— BEGIN Raw data —
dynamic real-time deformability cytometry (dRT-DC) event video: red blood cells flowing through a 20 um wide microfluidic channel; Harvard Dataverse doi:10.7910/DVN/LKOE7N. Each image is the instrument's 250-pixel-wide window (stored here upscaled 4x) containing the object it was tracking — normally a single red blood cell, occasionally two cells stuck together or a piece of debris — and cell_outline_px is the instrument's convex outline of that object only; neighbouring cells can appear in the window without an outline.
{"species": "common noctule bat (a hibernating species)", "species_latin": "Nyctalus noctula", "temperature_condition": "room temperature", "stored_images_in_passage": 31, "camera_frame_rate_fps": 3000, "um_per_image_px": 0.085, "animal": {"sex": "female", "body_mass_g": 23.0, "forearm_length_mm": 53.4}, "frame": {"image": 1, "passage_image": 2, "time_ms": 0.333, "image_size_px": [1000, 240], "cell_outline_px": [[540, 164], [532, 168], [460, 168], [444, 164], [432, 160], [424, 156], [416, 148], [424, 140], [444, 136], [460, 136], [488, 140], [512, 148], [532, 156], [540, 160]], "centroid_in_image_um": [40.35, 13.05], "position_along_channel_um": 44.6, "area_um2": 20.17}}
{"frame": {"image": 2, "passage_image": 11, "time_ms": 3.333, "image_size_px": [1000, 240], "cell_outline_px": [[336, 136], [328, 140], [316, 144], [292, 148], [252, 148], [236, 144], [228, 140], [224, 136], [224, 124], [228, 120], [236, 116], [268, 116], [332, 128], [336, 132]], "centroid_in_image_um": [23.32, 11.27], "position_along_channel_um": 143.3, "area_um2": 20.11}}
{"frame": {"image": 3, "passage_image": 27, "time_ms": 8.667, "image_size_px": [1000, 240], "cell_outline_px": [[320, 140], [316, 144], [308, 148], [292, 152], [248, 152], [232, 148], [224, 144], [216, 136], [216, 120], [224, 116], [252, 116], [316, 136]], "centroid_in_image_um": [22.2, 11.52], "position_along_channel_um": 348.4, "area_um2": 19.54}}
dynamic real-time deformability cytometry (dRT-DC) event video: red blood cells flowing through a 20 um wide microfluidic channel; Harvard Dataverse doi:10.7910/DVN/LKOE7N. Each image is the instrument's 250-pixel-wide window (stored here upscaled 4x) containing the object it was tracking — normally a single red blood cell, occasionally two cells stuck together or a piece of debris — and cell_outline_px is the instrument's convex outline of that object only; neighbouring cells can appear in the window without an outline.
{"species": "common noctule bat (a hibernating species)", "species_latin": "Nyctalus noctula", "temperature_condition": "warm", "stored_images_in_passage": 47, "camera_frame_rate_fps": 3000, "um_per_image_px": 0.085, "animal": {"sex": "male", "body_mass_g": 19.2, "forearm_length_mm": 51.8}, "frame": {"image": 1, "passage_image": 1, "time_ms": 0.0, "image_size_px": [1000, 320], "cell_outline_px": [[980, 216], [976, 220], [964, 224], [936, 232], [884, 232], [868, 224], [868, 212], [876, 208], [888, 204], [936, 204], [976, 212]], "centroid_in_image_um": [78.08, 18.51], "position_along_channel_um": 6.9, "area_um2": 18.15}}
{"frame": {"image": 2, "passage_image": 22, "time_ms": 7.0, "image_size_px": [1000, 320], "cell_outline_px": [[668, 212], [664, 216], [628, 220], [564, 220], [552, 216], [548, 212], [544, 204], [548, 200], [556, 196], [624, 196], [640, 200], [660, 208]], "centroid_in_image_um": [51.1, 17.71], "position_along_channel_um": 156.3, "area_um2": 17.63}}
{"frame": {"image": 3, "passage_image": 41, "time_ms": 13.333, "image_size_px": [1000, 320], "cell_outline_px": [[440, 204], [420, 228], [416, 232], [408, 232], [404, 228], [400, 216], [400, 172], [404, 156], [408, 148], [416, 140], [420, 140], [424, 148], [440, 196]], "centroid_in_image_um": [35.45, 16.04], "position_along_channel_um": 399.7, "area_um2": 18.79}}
— END Raw data —
- [Task to complete]:
Set down the listing in full, keeping every word exactly as it is.

- [Solution to this exercise]:
dynamic real-time deformability cytometry (dRT-DC) event video: red blood cells flowing through a 20 um wide microfluidic channel; Harvard Dataverse doi:10.7910/DVN/LKOE7N. Each image is the instrument's 250-pixel-wide window (stored here upscaled 4x) containing the object it was tracking — normally a single red blood cell, occasionally two cells stuck together or a piece of debris — and cell_outline_px is the instrument's convex outline of that object only; neighbouring cells can appear in the window without an outline.
{"species": "common noctule bat (a hibernating species)", "species_latin": "Nyctalus noctula", "temperature_condition": "room temperature", "stored_images_in_passage": 31, "camera_frame_rate_fps": 3000, "um_per_image_px": 0.085, "animal": {"sex": "female", "body_mass_g": 23.0, "forearm_length_mm": 53.4}, "frame": {"image": 1, "passage_image": 2, "time_ms": 0.333, "image_size_px": [1000, 240], "cell_outline_px": [[540, 164], [532, 168], [460, 168], [444, 164], [432, 160], [424, 156], [416, 148], [424, 140], [444, 136], [460, 136], [488, 140], [512, 148], [532, 156], [540, 160]], "centroid_in_image_um": [40.35, 13.05], "position_along_channel_um": 44.6, "area_um2": 20.17}}
{"frame": {"image": 2, "passage_image": 11, "time_ms": 3.333, "image_size_px": [1000, 240], "cell_outline_px": [[336, 136], [328, 140], [316, 144], [292, 148], [252, 148], [236, 144], [228, 140], [224, 136], [224, 124], [228, 120], [236, 116], [268, 116], [332, 128], [336, 132]], "centroid_in_image_um": [23.32, 11.27], "position_along_channel_um": 143.3, "area_um2": 20.11}}
{"frame": {"image": 3, "passage_image": 27, "time_ms": 8.667, "image_size_px": [1000, 240], "cell_outline_px": [[320, 140], [316, 144], [308, 148], [292, 152], [248, 152], [232, 148], [224, 144], [216, 136], [216, 120], [224, 116], [252, 116], [316, 136]], "centroid_in_image_um": [22.2, 11.52], "position_along_channel_um": 348.4, "area_um2": 19.54}}
dynamic real-time deformability cytometry (dRT-DC) event video: red blood cells flowing through a 20 um wide microfluidic channel; Harvard Dataverse doi:10.7910/DVN/LKOE7N. Each image is the instrument's 250-pixel-wide window (stored here upscaled 4x) containing the object it was tracking — normally a single red blood cell, occasionally two cells stuck together or a piece of debris — and cell_outline_px is the instrument's convex outline of that object only; neighbouring cells can appear in the window without an outline.
{"species": "common noctule bat (a hibernating species)", "species_latin": "Nyctalus noctula", "temperature_condition": "warm", "stored_images_in_passage": 47, "camera_frame_rate_fps": 3000, "um_per_image_px": 0.085, "animal": {"sex": "male", "body_mass_g": 19.2, "forearm_length_mm": 51.8}, "frame": {"image": 1, "passage_image": 1, "time_ms": 0.0, "image_size_px": [1000, 320], "cell_outline_px": [[980, 216], [976, 220], [964, 224], [936, 232], [884, 232], [868, 224], [868, 212], [876, 208], [888, 204], [936, 204], [976, 212]], "centroid_in_image_um": [78.08, 18.51], "position_along_channel_um": 6.9, "area_um2": 18.15}}
{"frame": {"image": 2, "passage_image": 22, "time_ms": 7.0, "image_size_px": [1000, 320], "cell_outline_px": [[668, 212], [664, 216], [628, 220], [564, 220], [552, 216], [548, 212], [544, 204], [548, 200], [556, 196], [624, 196], [640, 200], [660, 208]], "centroid_in_image_um": [51.1, 17.71], "position_along_channel_um": 156.3, "area_um2": 17.63}}
{"frame": {"image": 3, "passage_image": 41, "time_ms": 13.333, "image_size_px": [1000, 320], "cell_outline_px": [[440, 204], [420, 228], [416, 232], [408, 232], [404, 228], [400, 216], [400, 172], [404, 156], [408, 148], [416, 140], [420, 140], [424, 148], [440, 196]], "centroid_in_image_um": [35.45, 16.04], "position_along_channel_um": 399.7, "area_um2": 18.79}}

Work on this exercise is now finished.